Proposed by: Adi Eyal
Date: 2020-09-06
Status: Work in progress
Read about Geography Hierarchies here.
The current architecture considers levels to belong to only a single hierarchy. For instance Wards version 2016, belongs to the 2016 Boundaries Hierarchy. There are occasions where this level might be relevant to another hierarchy. South African Provinces are useful in both South African hierarchies as well as a World hierarchy. For this level to belong to both hierarchies, another version of the boundaries must be uploaded.
This limitation is inconvenient and creates database bloat by storing a second copy of the boundaries.
Sharing datasets across hierarchies
The limitation above also has an impact on datasets associated with these geographies. Since datasets are tied to a particular hierarchy, it is impossible to use the same data with another hierarchy, even if they share boundaries.
Children can only have one parent
Child geographies explicitly identify their parent when uploaded. This prevents hierarchies where a child can be reached through different paths.

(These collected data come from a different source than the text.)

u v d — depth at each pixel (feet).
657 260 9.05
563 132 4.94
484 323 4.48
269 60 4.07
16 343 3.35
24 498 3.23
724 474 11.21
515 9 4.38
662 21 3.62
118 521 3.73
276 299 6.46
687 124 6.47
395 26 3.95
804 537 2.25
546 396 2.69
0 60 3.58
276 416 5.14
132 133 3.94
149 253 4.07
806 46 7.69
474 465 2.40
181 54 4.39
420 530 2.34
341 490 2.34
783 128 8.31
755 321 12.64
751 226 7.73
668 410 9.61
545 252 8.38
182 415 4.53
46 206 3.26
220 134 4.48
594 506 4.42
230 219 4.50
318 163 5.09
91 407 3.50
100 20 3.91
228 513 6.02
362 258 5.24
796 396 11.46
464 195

Geographies belong to a particular level and version. There are cases where the same term may be used for different levels causing confusion. For instance, a District in South African may not be comparable to a district in another country which may fit in a different position in the hierarchy.
You need to know which version of ancestors to show to potentially navigate away from the selected geography.
In the image below, the hexagons should be children of the 2016 Mangaung but are incorrectly added as children of the smaller 2011 Mangaung. Hexagons are technically not part of the municipal demarcation, but in one demarcation version, hexagon a might be best presented a child of one municipality, and in another demarcation version, it would be a child of another.
This raises the question of which demarcation version to use to determine the ancestors for the breadcrumb and ancestor siblings for the map navigation.
If there is only one hierarchy and only part of it is relevant, e.g. Gauteng for GCRO, then search should be restricted to only Gauteng, and only the boundary types that are used on the GCRO profile.
Decoupling levels from hierarchies would add flexibility when constructing hierarchies. Geographies are not associated with any particular hierarchy when they are uploaded. An admin is then able to create a hierarchy by choosing which levels to include in it. Geographies are differentiated by the combination of their namespace and code, whereas child geographies refer to their parents only by code. To make this concrete, a useful example is to consider that South Africa changes municipal boundaries every five years. The current boundaries were drawn up in 2016 and the previous ones in 2011. I can upload 2011 municipalities and 2016 municipalities. Many of the municipalities in each geography set may have the same code, e.g. City of Cape Town has the code CPT in both sets. We can uniquely identify a particular boundary by prefixing it with its namespace.
In both cases, CPT points to WC as its parent. The namespace is not explicit. This allows us to create a new Geography Hierarchy that combines 2011 Municipalities with 2016 Provinces. We simply add these sets of Geographies to the same Geography Hierarchy. A 2011 Geography will identify any available parent Geography which has the correct code. In this case, 2011 CPT will link to 2016 WC.
The Geography Hierarchy itself does not actually encode the hierarchical relationship between Geographies. This is already encoded in the Geography itself.
Implementing this change would require a change in the database structure of how hierarchies are stored in the database. Treebeard is currently being used to manage hierarchies using Materialized Path Trees. These data structures effectively hard-code geography hierarchies. Materialized Path Trees are useful for efficient multi-generational queries, such as finding all descendants of a selected geography. No compelling use case has been presented that requires these types of queries. A simplified table structure may be appropriate in this case.
This proposal not only addresses the current limitation of not being able to share Geographies across Geography Hierarchies, but we also benefit from not requiring to duplicate data. Data is associated with a Geography, irrespective of the hierarchy it is in. A minor modification is for new data uploads to be assigned a namespace since data files would typically not be explicit about the namespace.
Unfortunately, this proposal cannot accommodate a Geography with multiple parents. A modification to this design may be able to address this issue as well. The source of this limitation is how spatial data is imported into the database. Each Geography already names the code of a single parent. A possible direction to explore is creating a many-to-many table when Geographies are loaded into the system. Using this table, it would be possible to query the children of a particular Geography, and not only child Geographies that have a given Geography as a parent.
.